Objective: To investigate the effects of compound
mifepristone and mifepristone on morphology and expression of
estrogen receptor (ER),
progesterone receptor (PR) in
villi and decidua. Methods: 49 women with early pregnancy were randomly divided into three groups: group 1:18 cases served as control; group 2:16 cases administered mifepristone (150 mg) alone; group 3:15 cases administered compound mifepristone (anordrin 5 mg+mifepristone 30 mg,Q12 h×2 ).Twenty four hours after first medication, pregnancy was terminated by vacuum aspiration. Paraffin section with routine HE
staining was used for morphological observation of villi and decidua. ER and PR in villi and decidua were determined by immunocytochemical technique. Results: Mifepristone treatment group showed edema in a few villi and small focal degeneration and necrosis in deciduas, but the normal structure still remained.
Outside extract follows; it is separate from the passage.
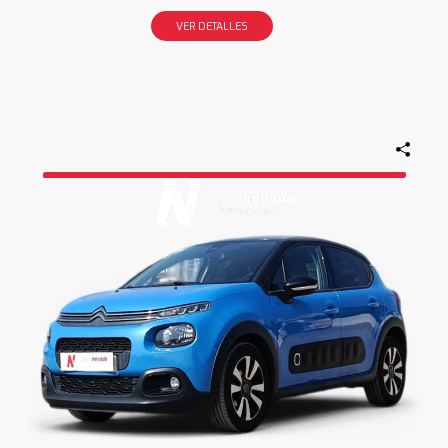
VER DETALLES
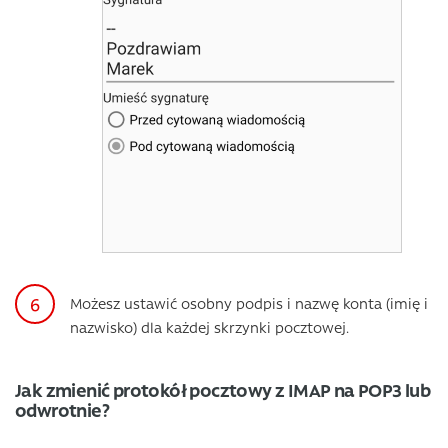
Możesz ustawić osobny podpis i nazwę konta (imię i
nazwisko) dla każdej skrzynki pocztowej.
Jak zmienić protokół pocztowy z IMAP na POP3 lub
odwrotnie?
Intensity
percentage of positive staining cells of ER and PR increased
significantly in villi than that in control, ER ( P <0.001), PR ( P <0.05); staining intensity of ER and PR in decidua was not significant when compared with control ( P >0.05),but percentage of positive staining cells decreased significantly ( P <0.05); compound mifepristone treatment group showed large amount of fibrinoid material adhered to the surface of villi, edema of partial villi, and also showed patchy degeneration , necrosis and apoptotic cells in decidua. Staining intensity and percentage of ER in villi increased significantly ( P <0.05),PR was not significant ( P >0.05). Staining intensity of ER,PR was not significant in decidua (P>0.05),but percentage of positive staining cells decreased significantly when compared with control and mifepristone groups ( P <0.001). Conclusion: The percentage of positive staining cells of ER and PR in deciduas decreased significantly, meanwhile, severer degeneration and necrosis were found in decidua in compound mifepristone group when compared mifepristone alone and control groups. These changes may benefit to enhance the rate of complete abortion and to promote endometrial repair.